Si bien las vacunas ya disponibles se inyectan y protegen a las personas contra la enfermedad grave, la hospitalización y la muerte si se contagian coronavirus, ahora hay científicos que están apuntando más a directamente evitar que se adquiera la infección. Esperan lograrlo con el desarrollo de vacunas que se coloquen con un spray nasal. La idea que persiguen es bloquear la posibilidad de entrada del virus completamente en personas sanas.

“Las vacunas nasales contra el COVID-19 pueden tener beneficios en este momento de la pandemia. Entre otras ventajas, una posibilidad es que frenen los contagios”, dijo a Infobae el doctor Guillermo Docena, investigador del Conicet y la Universidad Nacional de La Plata. Esta científico está dirigiendo el desarrollo de un tipo de vacuna nasal en la Argentina, que se encuentra en la etapa de estudios pre-clínicos.

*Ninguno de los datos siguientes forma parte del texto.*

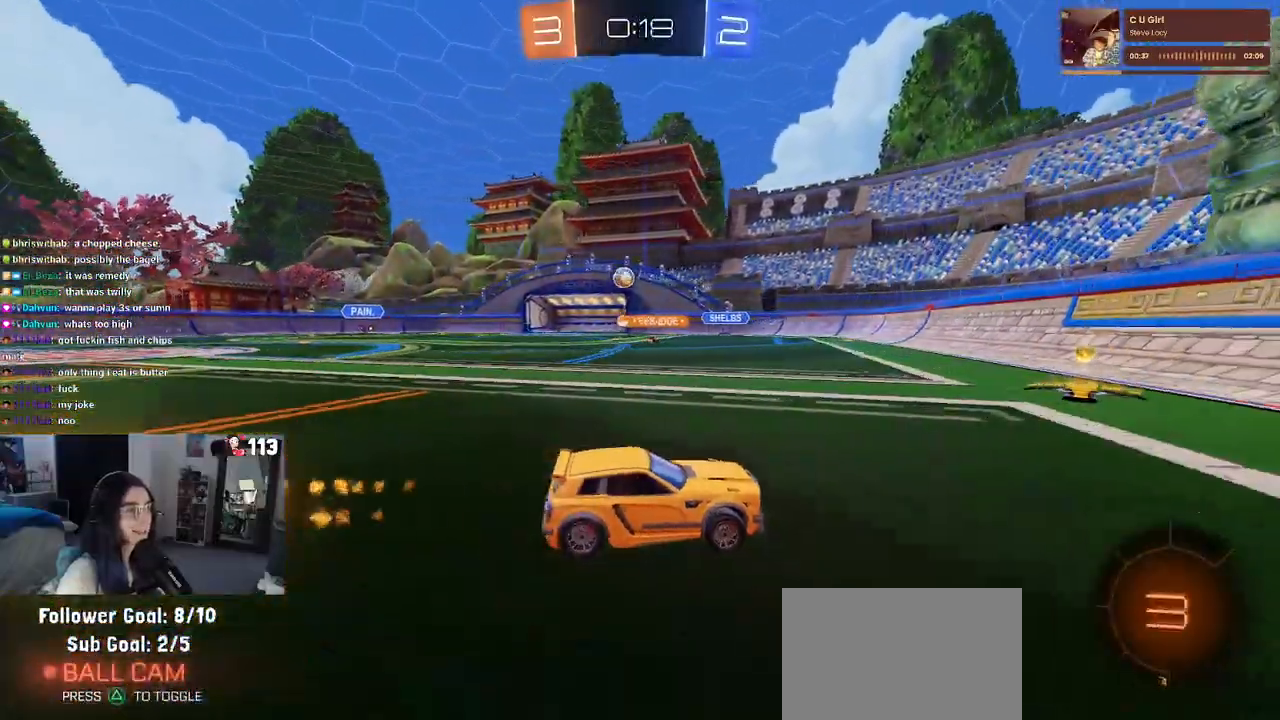
{"buttons": ["R2"], "left_stick": "left", "right_stick": "center", "events": [[33, "left_stick", "left"], [267, "SQUARE", "down"], [350, "SQUARE", "up"]]}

Con el inoculante nasal, se pasaría de la inyección en el brazo a la inhalación por la nariz. Se podría crear un muro de inmunidad justo en el lugar en el que los virus encuentran su punto de apoyo y se cortaría la propagación del virus. De esta manera, se evitarían incluso las infecciones leves por la variante Ómicron y sus sublinajes o por alguna otra variante que podría surgir.

En la comunidad científica global se está dando un debate sobre si se debe continuar con más dosis de refuerzo en los próximos meses o si hay que cambiar la estrategia en el tipo de vacunas que se aplican. En marzo, el gobierno de los Estados Unidos presentó en marzo pasado el Plan Nacional de Preparación contra el COVID-19 y enfatizó en la necesidad de reiniciar las vacunas para adaptarlas a las variantes dentro de los 100 días siguientes de su aparición y de desarrollar una vacuna universal. Es decir, una vacuna “que proteja contra el COVID-19 y todas sus variantes, así como contra futuras amenazas de coronavirus emergentes”.

La científica Akiko Iwasaki, inmunóloga de la Facultad de Medicina de la Universidad de Yale, en los Estados Unidos, había dicho a principios de 2021 que pensaba en su investigación sobre la vacuna nasal como preparación para la próxima pandemia. Pero Ómicron le adelantó los planes.

“Al ver todas estas nuevas variantes que son mucho más transmisibles y que hacen que nuestras vacunas sean inútiles para la prevención de la infección, fue cuando nos dimos cuenta de que podríamos tener la oportunidad de aportar algo durante esta pandemia”, dijo Iwasaki al diario The Washington Post.

Iwasaki ya desarrolló un aerosol nasal consistente en la proteína de la Espiga en una suspensión salina. Esta estrategia no funcionaría como primera ronda de vacunación pero que podría ser potente como refuerzo. Se licenció la tecnología a la empresa Xanadu Bio, en la que Iwasaki es cofundadora.